According to Bennett, the sacred anointing oil had fallen into disrepute with the Jewish priesthood during the time of Jeremiah, and was not revived until the emergence of John the Baptist. In the hundred years following Jesus’ execution, dozens of Christian sects appeared, many of which were Gnostic, which means they placed an emphasis on knowledge rather than faith. Many Gnostics were also involved with sacramental drug use involving cannabis and mushrooms. This trend peaked with the rapid spread of Manichaeism, a synthesis of Zoroastrianism, Buddhism and Christianity that eventually became intensely persecuted by all three religions.
Bennett’s theories on the use of cannabis in the Bible received a major boost when one of the foremost scholars in the field, Carl P. Ruck, professor of classical mythology at Boston University, was interviewed by the London Sunday Times agreeing with Bennett. Ruck is most famous for being part of the team that coined the term “entheogen.” “There can be little doubt about a role for cannabis in Judaic religion,” said Ruck. “There is no way that so important a plant as a fiber source for textiles and nutritive oils and one so easy to grow would have gone unnoticed…the mere harvesting of it would have induced an entheogenic reaction.”

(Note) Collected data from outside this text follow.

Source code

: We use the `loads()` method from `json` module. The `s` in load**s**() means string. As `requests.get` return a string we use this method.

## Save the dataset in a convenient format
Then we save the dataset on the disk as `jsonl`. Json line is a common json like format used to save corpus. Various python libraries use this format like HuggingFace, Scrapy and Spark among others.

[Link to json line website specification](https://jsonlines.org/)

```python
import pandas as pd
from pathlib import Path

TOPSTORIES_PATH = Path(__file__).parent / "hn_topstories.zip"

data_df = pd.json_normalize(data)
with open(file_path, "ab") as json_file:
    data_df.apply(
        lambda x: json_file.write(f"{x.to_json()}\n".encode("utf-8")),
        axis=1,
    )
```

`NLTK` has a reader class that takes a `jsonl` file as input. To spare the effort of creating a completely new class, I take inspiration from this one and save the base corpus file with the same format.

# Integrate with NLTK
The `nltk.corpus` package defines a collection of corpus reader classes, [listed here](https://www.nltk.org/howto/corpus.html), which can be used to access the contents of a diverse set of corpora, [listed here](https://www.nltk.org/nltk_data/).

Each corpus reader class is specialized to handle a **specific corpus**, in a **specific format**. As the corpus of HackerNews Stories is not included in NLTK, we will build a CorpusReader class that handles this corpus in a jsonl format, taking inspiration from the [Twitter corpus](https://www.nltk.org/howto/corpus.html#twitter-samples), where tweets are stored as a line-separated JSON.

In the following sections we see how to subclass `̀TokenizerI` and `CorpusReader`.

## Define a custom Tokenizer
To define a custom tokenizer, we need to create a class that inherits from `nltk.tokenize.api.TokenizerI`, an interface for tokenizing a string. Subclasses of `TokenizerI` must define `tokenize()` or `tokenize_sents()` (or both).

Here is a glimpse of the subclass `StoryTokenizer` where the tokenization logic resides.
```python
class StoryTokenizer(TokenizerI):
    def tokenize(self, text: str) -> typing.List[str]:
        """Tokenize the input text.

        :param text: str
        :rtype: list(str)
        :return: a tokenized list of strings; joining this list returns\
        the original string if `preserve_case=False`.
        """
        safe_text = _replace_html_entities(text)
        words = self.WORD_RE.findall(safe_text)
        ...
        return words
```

In fact, over the years many attempts seem to have been made to muddy the waters on haoma’s original identity, which is undoubtedly cannabis-based and related to the Indian soma. Such a change in the haoma recipe is supported by the findings at Kara Kum, where cannabis seems to have been eventually replaced by ephedra and, in some cases, possibly the addition of poppies. Today, most mainstream Zoroastrians recognize only ephedra as being part of the haoma ceremony, just as some renegade sects have always recognized only cannabis.